Wakil Ketua Komisi III DPRD Kabupaten Bogor, Beben Suhendar menyampaikan, pandangannya terkait perkembangan pembangunan di Bogor Timur.
Menurut Beben, Bogor Timur saat ini masih harus “bertarung” dengan 329 calon daerah otonomi baru (DOB) di Indonesia. Namun demikian, sambil menunggu pencabutan moratorium pemekaran wilayah, Pemerintah Kabupaten Bogor di bawah kepemimpinan Bupati Bogor terus fokus melakukan percepatan pembangunan strategis.

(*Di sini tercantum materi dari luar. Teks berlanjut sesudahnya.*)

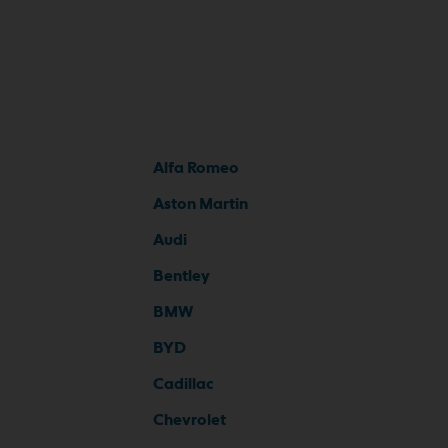
Alfa Romeo
Aston Martin
Audi
Bentley
BMW
BYD
Cadillac
Chevrolet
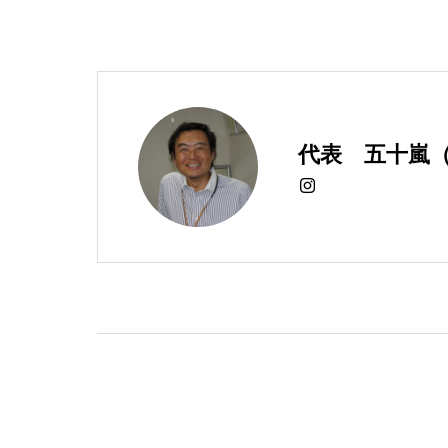
代表 五十嵐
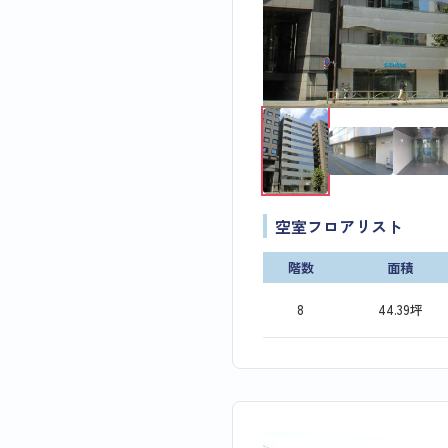
空室フロアリスト
階数
面積
8
44.39坪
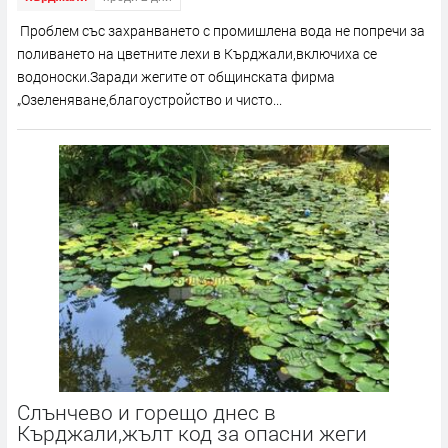
Проблем със захранването с промишлена вода не попречи за
поливането на цветните лехи в Кърджали,включиха се
водоноски.Заради жегите от общинската фирма
„Озеленяване,благоустройство и чисто...
Слънчево и горещо днес в
Кърджали,жълт код за опасни жеги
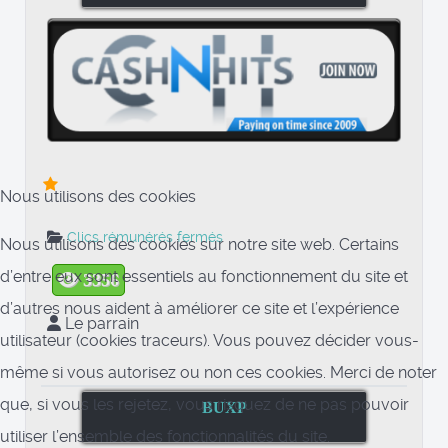
Nous utilisons des cookies
Clics rémunérés fermés
Nous utilisons des cookies sur notre site web. Certains
d’entre eux sont essentiels au fonctionnement du site et
3356
d’autres nous aident à améliorer ce site et l’expérience
Le parrain
utilisateur (cookies traceurs). Vous pouvez décider vous-
même si vous autorisez ou non ces cookies. Merci de noter
que, si vous les rejetez, vous risquez de ne pas pouvoir
BUXP
utiliser l’ensemble des fonctionnalités du site.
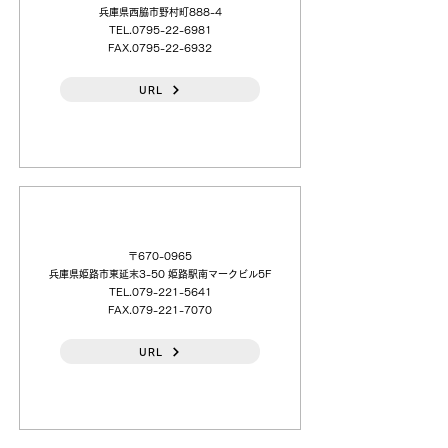
兵庫県西脇市野村町888-4
TEL.0795-22-6981
FAX.0795-22-6932
URL
日本電計（株）姫路（営）
〒670-0965
兵庫県姫路市東延末3-50 姫路駅南マークビル5F
TEL.079-221-5641
FAX.079-221-7070
URL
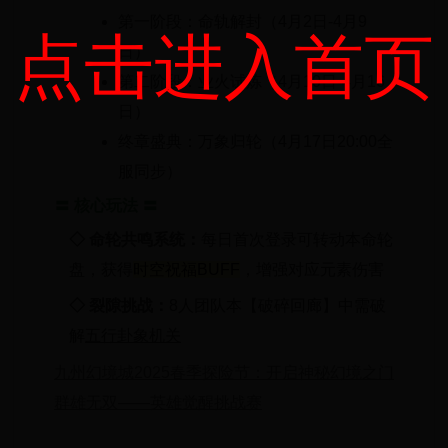
第一阶段：命轨解封（4月2日-4月9
点击进入首页
日）
第二阶段：业火试炼（4月10日-4月16
日）
终章盛典：万象归轮（4月17日20:00全
服同步）
〓 核心玩法 〓
◇ 命轮共鸣系统：
每日首次登录可转动本命轮
盘，获得
时空祝福BUFF
，增强对应元素伤害
◇ 裂隙挑战：
8人团队本【破碎回廊】中需破
解
五行卦象机关
九州幻境城2025春季探险节：开启神秘幻境之门
群雄无双——英雄觉醒挑战赛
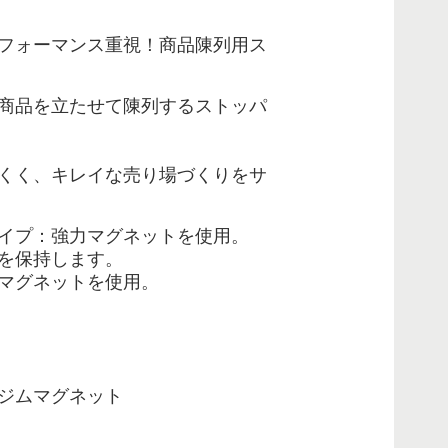
フォーマンス重視！商品陳列用
ス
商品を立たせて陳列するストッパ
くく、キレイな売り場づくりをサ
イプ：強力マグネットを使用。
を保持します。
マグネットを使用。
ジムマグネット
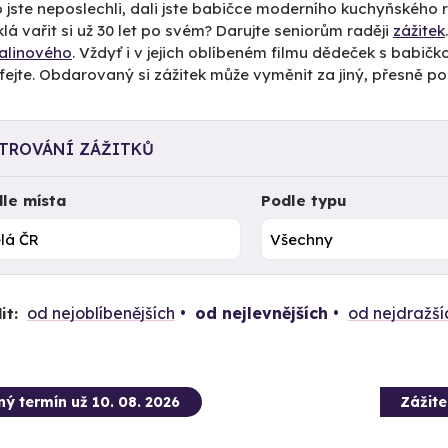
 jste neposlechli, dali jste babičce moderního kuchyňského r
klá vařit si už 30 let po svém? Darujte seniorům raději
zážitek
alinového
. Vždyť i v jejich oblíbeném filmu dědeček s babičko
fejte. Obdarovaný si zážitek může vyměnit za jiný, přesně p
LTROVÁNÍ ZÁŽITKŮ
le místa
Podle typu
od nejoblíbenějších
od nejlevnějších
od nejdražší
it:
ný termín už 10. 08. 2026
Zážit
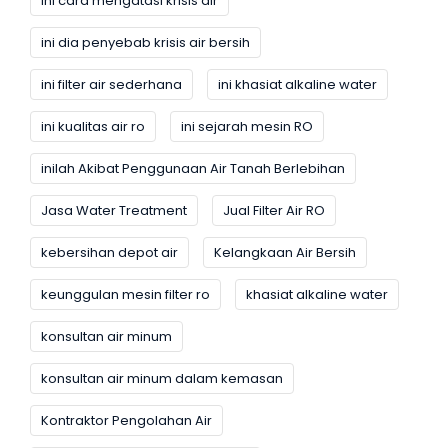
ini cara mengatasi krisis air
ini dia penyebab krisis air bersih
ini filter air sederhana
ini khasiat alkaline water
ini kualitas air ro
ini sejarah mesin RO
inilah Akibat Penggunaan Air Tanah Berlebihan
Jasa Water Treatment
Jual Filter Air RO
kebersihan depot air
Kelangkaan Air Bersih
keunggulan mesin filter ro
khasiat alkaline water
konsultan air minum
konsultan air minum dalam kemasan
Kontraktor Pengolahan Air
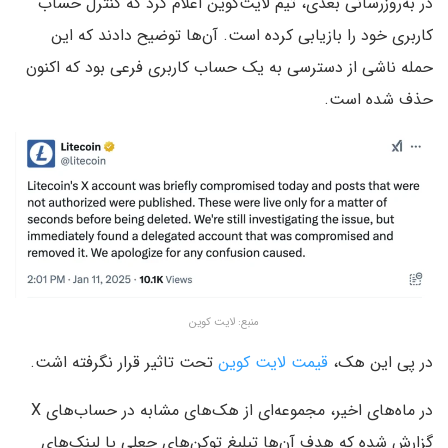
در به‌روزرسانی بعدی، تیم لایت‌کوین اعلام کرد که کنترل حساب
کاربری خود را بازیابی کرده است. آن‌ها توضیح دادند که این
حمله ناشی از دسترسی به یک حساب کاربری فرعی بود که اکنون
حذف شده است.
منبع: لایت کوین
در پی این هک،
قیمت لایت کوین
تحت تاثیر قرار نگرفته اشت.
در ماه‌های اخیر، مجموعه‌ای از هک‌های مشابه در حساب‌های X
گزارش شده که هدف آن‌ها تبلیغ توکن‌های جعلی یا لینک‌های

“Sambil menunggu moratorium dicabut, Pak Bupati konsentrasi mempercepat pembangunan. Salah satunya sudah ditandatangani serah terima tanah seluas 63,8 hektare di Kecamatan Sukamakmur,” ujar Beben kepada SuaraBotim.Com, Selasa (10/2/2026).
Ia menjelaskan, pada tahun ini sejumlah proyek infrastruktur utama akan mulai direalisasikan. Di antaranya, pembangunan jalan beton hingga Desa Jatinunggal, serta pengerjaan lahan seluas 63 hektare yang akan dilakukan melalui program Bakti TNI.

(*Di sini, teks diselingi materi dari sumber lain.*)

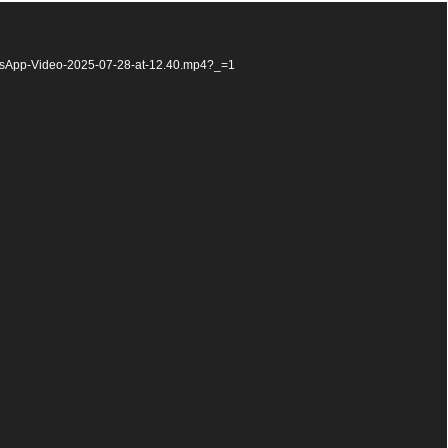
hatsApp-Video-2025-07-28-at-12.40.mp4?_=1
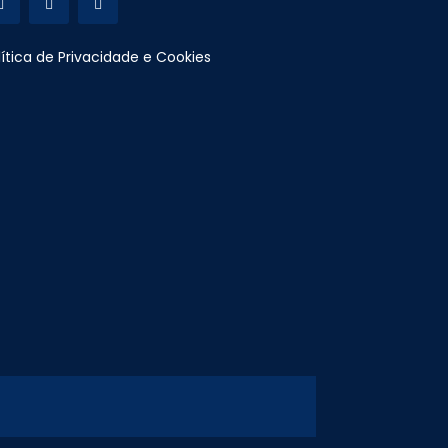
lítica de Privacidade e Cookies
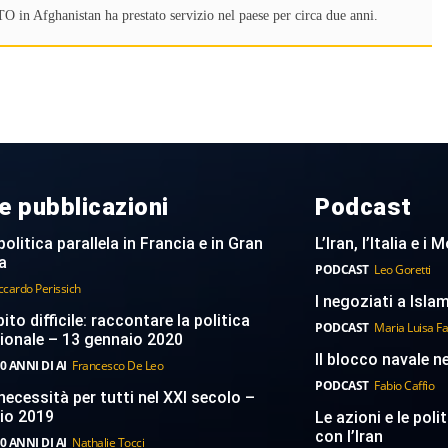
TO in Afghanistan ha prestato servizio nel paese per circa due anni.
e pubblicazioni
Podcast
politica parallela in Francia e in Gran
L’Iran, l’Italia e i
a
PODCAST
Leo Goretti
ccardo Perissich
I negoziati a Islam
to difficile: raccontare la politica
PODCAST
Maria Luisa F
ionale – 13 gennaio 2020
Il blocco navale n
0 ANNI DI AI
Francesco De Leo
PODCAST
Fabio Caffio
necessità per tutti nel XXI secolo –
aio 2019
Le azioni e le poli
con l’Iran
0 ANNI DI AI
Nathalie Tocci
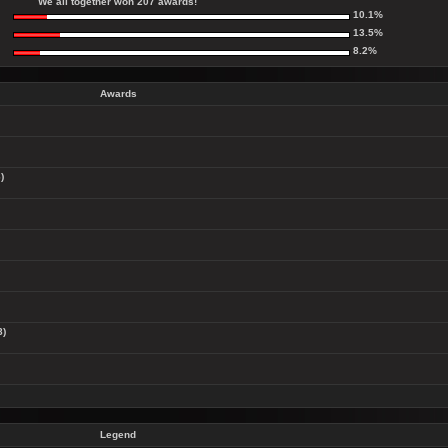
We all together won
207 awards
!
10.1%
13.5%
8.2%
Awards
)
8)
Legend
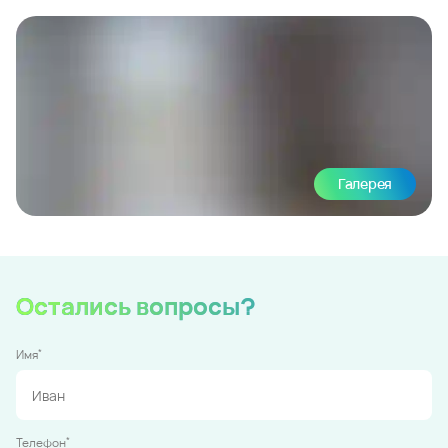
Галерея
Остались вопросы?
*
Имя
*
Телефон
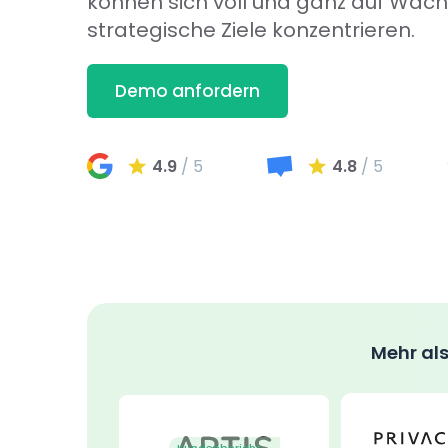
können sich voll und ganz auf Wac
strategische Ziele konzentrieren.
Demo anfordern
4.9
/ 5
4.8
/ 5
Mehr als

Tak hanya itu, Bogor Timur juga tengah dibangun Bendung Cibeet dan Bendung Cijurei yang didanai melalui Anggaran Pendapatan dan Belanja Negara (APBN), yang dinilai akan memberikan dampak besar terhadap sektor pertanian, ekonomi, dan kesejahteraan masyarakat Bogor Timur.
“Bogor Timur sedang dibangun bendung Cibeet dan Cijurei. Ini pakai APBN dan dampaknya akan mengangkat Bogor Timur,” tegasnya.
Selain proyek bendungan, peningkatan konektivitas wilayah juga menjadi perhatian utama. Pemerintah daerah dan provinsi akan melanjutkan pembangunan sejumlah ruas jalan strategis, seperti jalan lanjutan Sukawangi–Sukamakmur, Citeureup–Sukamakmur, hingga Jalan Puncak II.
“Tahun ini Pemda Provinsi Jawa Barat akan membangun Jalan Puncak II, dari Sentul Selatan sampai Cibadak dan berlanjut. Ini luar biasa,” kata Beben.
Atas terealisasinya lima proyek strategis tersebut, Beben secara spontan menyampaikan rasa terima kasih kepada berbagai pihak, termasuk Gubernur Jawa Barat dan Bupati Bogor.
Ia bahkan berencana menggelar syukuran potong kambing sebagai simbol rasa syukur masyarakat Bogor Timur.
“Ini hajat Bogor Timur karena ada lima proyek strategis. Saya ucapkan terima kasih kepada pemerintah pusat, Gubernur Jawa Barat, dan Bupati Bogor,” ungkapnya.
Politisi Gerindra itu huga mengungkapkan, syukuran tersebut direncanakan melibatkan unsur pemerintahan dan masyarakat Bogor Timur, mulai dari 7 camat se-Bogor Timur, 7 ketua paguyuban kepala desa, ketua paguyuban pariwisata, hingga anggota DPRD.
Namun, rapat persiapan akan digelar setelah Lebaran, sementara pertemuan awal direncanakan sebelum bulan Ramadan.
“Konsepnya ini syukuran Bogor Timur, bukan kegiatan satu kecamatan. Kita ingin semua desa merasa memiliki,” jelasnya.
Ia menambahkan, hasil dari kegiatan potong kambing nantinya akan disalurkan kepada masyarakat yang membutuhkan. Teknis pembagian akan dibahas lebih lanjut dalam rapat bersama seluruh pihak terkait.
“Intinya kita bersyukur. Ratusan miliar masuk ke Bogor Timur, wajar kalau kita mengucapkan terima kasih dan berbagi kepada masyarakat yang tidak mampu,” pungkasnya.